Culture stylist Rudolf Steiner wrote of recurrent organic shapes as ‘forms’, the same label that Plato had used to explain how archetype manifests in culture. ‘Form’ was also at the core of biology science in Steiner’s time: “Forms… in higher worlds, cast their shadow pictures to the physical plane.” He also recognised cultural crafts as subconscious behaviour that could be known: “Development of clairvoyance leads humans to the realm behind the senses... Art is the divine child of clairvoyant vision, which lives as unconscious feeling in the soul.” But our conscious logic struggles to grasp archetype: “Salient feelings [from] no conscious reason or cause… are ignored, or attributed to some physical thing.” Yet we could have conscious access to archetype: “We must learn to sense how the spiritual world speaks to us… to find those regions from where gods speak, we turn our eyes to… windows. There we would be shown what lives in people who… tread the path from physical to spiritual world.” This post defines and demonstrates the structuralist anthropology model of subconscious expression of archetypal structure, in a Steiner artwork at the Goetheanum, now a Swiss National Heritage site.

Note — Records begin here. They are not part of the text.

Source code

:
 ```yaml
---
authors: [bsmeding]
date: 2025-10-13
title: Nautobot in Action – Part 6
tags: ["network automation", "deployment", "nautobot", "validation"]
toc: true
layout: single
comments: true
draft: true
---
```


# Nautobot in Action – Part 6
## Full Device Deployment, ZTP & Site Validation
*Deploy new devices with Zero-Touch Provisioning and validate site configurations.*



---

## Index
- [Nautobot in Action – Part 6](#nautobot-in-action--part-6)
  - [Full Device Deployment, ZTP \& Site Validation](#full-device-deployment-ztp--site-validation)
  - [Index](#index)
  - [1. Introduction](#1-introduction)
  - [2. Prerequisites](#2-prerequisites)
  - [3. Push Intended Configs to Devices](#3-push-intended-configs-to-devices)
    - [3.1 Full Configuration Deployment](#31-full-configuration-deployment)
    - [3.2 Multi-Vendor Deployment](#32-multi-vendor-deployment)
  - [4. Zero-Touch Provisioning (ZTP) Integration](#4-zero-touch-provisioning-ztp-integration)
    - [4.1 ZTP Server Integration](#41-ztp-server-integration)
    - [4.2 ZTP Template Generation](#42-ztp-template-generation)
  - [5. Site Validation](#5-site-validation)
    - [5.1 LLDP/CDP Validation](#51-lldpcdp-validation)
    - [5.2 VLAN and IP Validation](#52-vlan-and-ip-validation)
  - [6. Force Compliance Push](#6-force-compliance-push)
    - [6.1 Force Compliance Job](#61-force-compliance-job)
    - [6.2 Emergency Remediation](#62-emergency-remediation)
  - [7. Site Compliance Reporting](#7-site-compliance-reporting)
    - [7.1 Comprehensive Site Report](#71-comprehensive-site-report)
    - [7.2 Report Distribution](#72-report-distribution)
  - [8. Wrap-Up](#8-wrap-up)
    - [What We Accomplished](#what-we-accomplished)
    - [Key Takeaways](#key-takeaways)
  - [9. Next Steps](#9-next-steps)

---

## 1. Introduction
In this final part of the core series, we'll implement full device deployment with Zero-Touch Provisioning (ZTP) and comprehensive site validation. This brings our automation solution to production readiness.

The Externsteine engraving’s two trees: Cross versus pillar

A Medieval design of the Deposition of Christ’s body from the cross, engraved on the side of the Externsteine in Germany, expresses the usual five layers of archetypal structure (Furter 2014). Rudolf Steiner or Edith Mayron may have seen a sketch or photo of the Externsteine engraving, and subconsciously used it as a model for their Goetheanum state statue group. Both works include cosmic tree symbols. The medieval site is in Teutoburg forest, near Horn-Bad Meinbert, North Rhine Westphalia, used from the 900s to the 1400s.